CINQUIÈME SECTION
DÉCISION
Requêtes nos 28702/23 et 28704/23
Heinz Dietmar Georg BUSCH contre la France
et Laszlo Pal HABI contre la France
La Cour européenne des droits de l’homme (cinquième section), siégeant le 6 février 2025 en un comité composé de :
Diana Sârcu, présidente,
Kateřina Šimáčková,
Mykola Gnatovskyy, juges,
et de Viktoriya Maradudina, greffière adjointe de section f.f.,
Vu les requêtes susmentionnées introduites le 29 juin 2023,
Après en avoir délibéré, rend la décision suivante :
FAITS ET PROCÉDURE
Les requérants sont M. Heinz Dietmar Georg Busch, né en 1983, et M. László Pál Habi, né en 1951.
Ils ont été représentés devant la Cour par Me Patócs, avocate exerçant à Tapolca (Hongrie).
Les griefs que les requérants tiraient des articles 3, 8 et 13 de la Convention (conditions matérielles de détention et absence de recours effectif à cet égard, absence de contact téléphonique avec leur famille), ont été communiqués au gouvernement français (« le Gouvernement »), qui a soumis des observations sur la recevabilité et le fond de ceux-ci. Ces observations ont été adressées aux requérants qui ont été invités à présenter les leurs. La lettre du greffe du 20 septembre 2024, invitant les requérants à présenter leurs observations en réponse et leurs demandes de satisfaction équitable, est demeurée sans réponse.
Par une lettre du 19 novembre 2024 envoyée via le Service de communication électronique (eComms), la Cour a attiré l’attention du représentant des requérants sur le fait que le délai imparti pour la présentation des observations était échu depuis le 31 octobre 2024 et qu’il n’en avait pas sollicité la prolongation.
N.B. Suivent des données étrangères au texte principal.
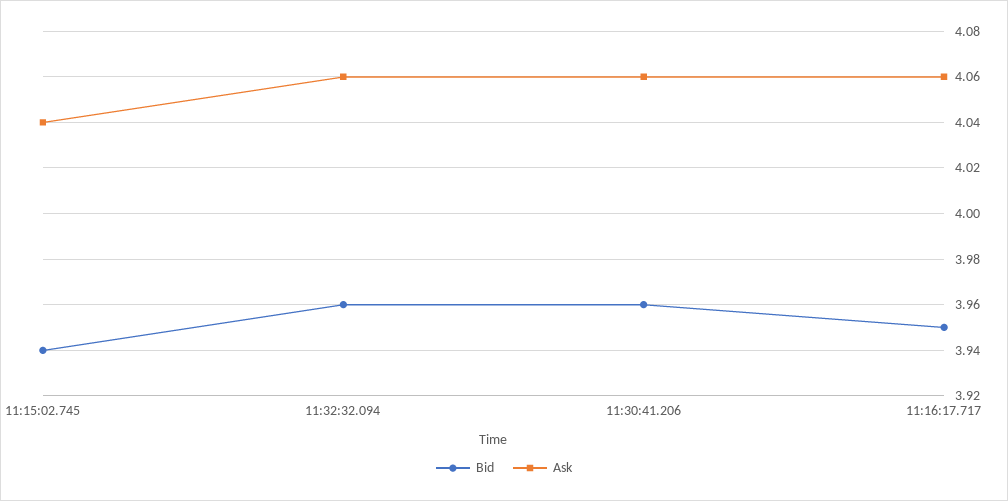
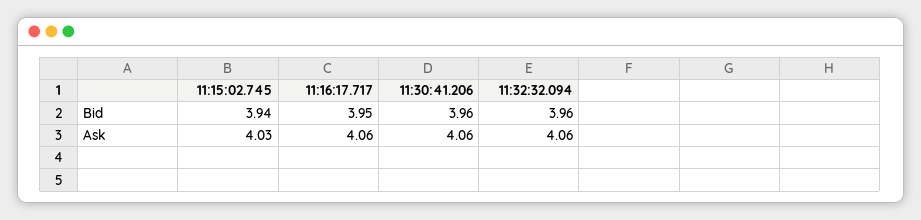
Ask, 11:15:02.745: 4.04 -> 4.03

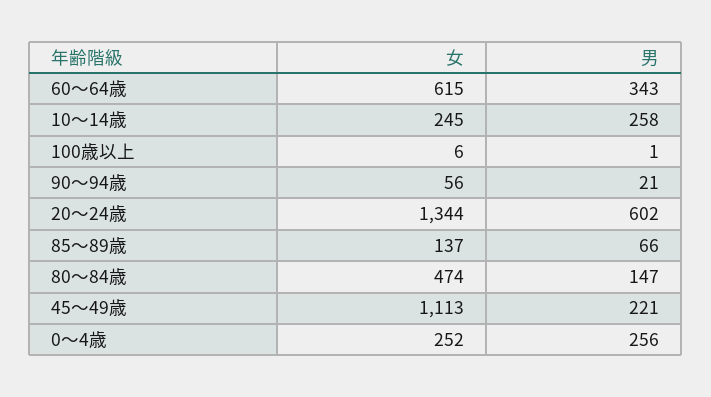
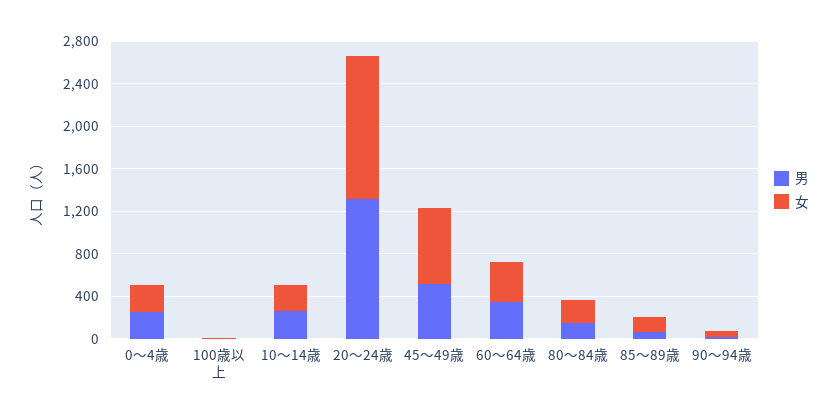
女, 60～64歳: 615 -> 400
男, 20～24歳: 602 -> 1300
女, 80～84歳: 474 -> 200
女, 45～49歳: 1113 -> 700
男, 45～49歳: 221 -> 500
La Cour a en outre précisé que, aux termes de l’article 37 § 1 a) de la Convention, elle peut rayer une requête du rôle lorsque, comme en l’espèce, les circonstances permettent de conclure que le requérant n’entend plus maintenir celle-ci. La lettre du 19 novembre 2024 a bien été transmise par eComms et est parvenue au représentant des requérants ; elle est toutefois demeurée sans réponse.
EN DROIT
Compte tenu de la similitude des requêtes la Cour estime approprié de les examiner conjointement en une seule décision.
À la lumière de ce qui précède, la Cour conclut que les parties requérantes n’entendent plus maintenir leurs requêtes (article 37 § 1 a) de la Convention). Par ailleurs, en l’absence de circonstances particulières touchant au respect des droits garantis par la Convention et ses Protocoles, la Cour considère qu’il ne se justifie plus de poursuivre l’examen des requêtes, au sens de l’article 37 § 1 in fine.
Il y a donc lieu de rayer les affaires du rôle.
Par ces motifs, la Cour, à l’unanimité,
Décide de joindre les requêtes ;
Décide de rayer les requêtes du rôle.
Fait en français puis communiqué par écrit le 6 mars 2025.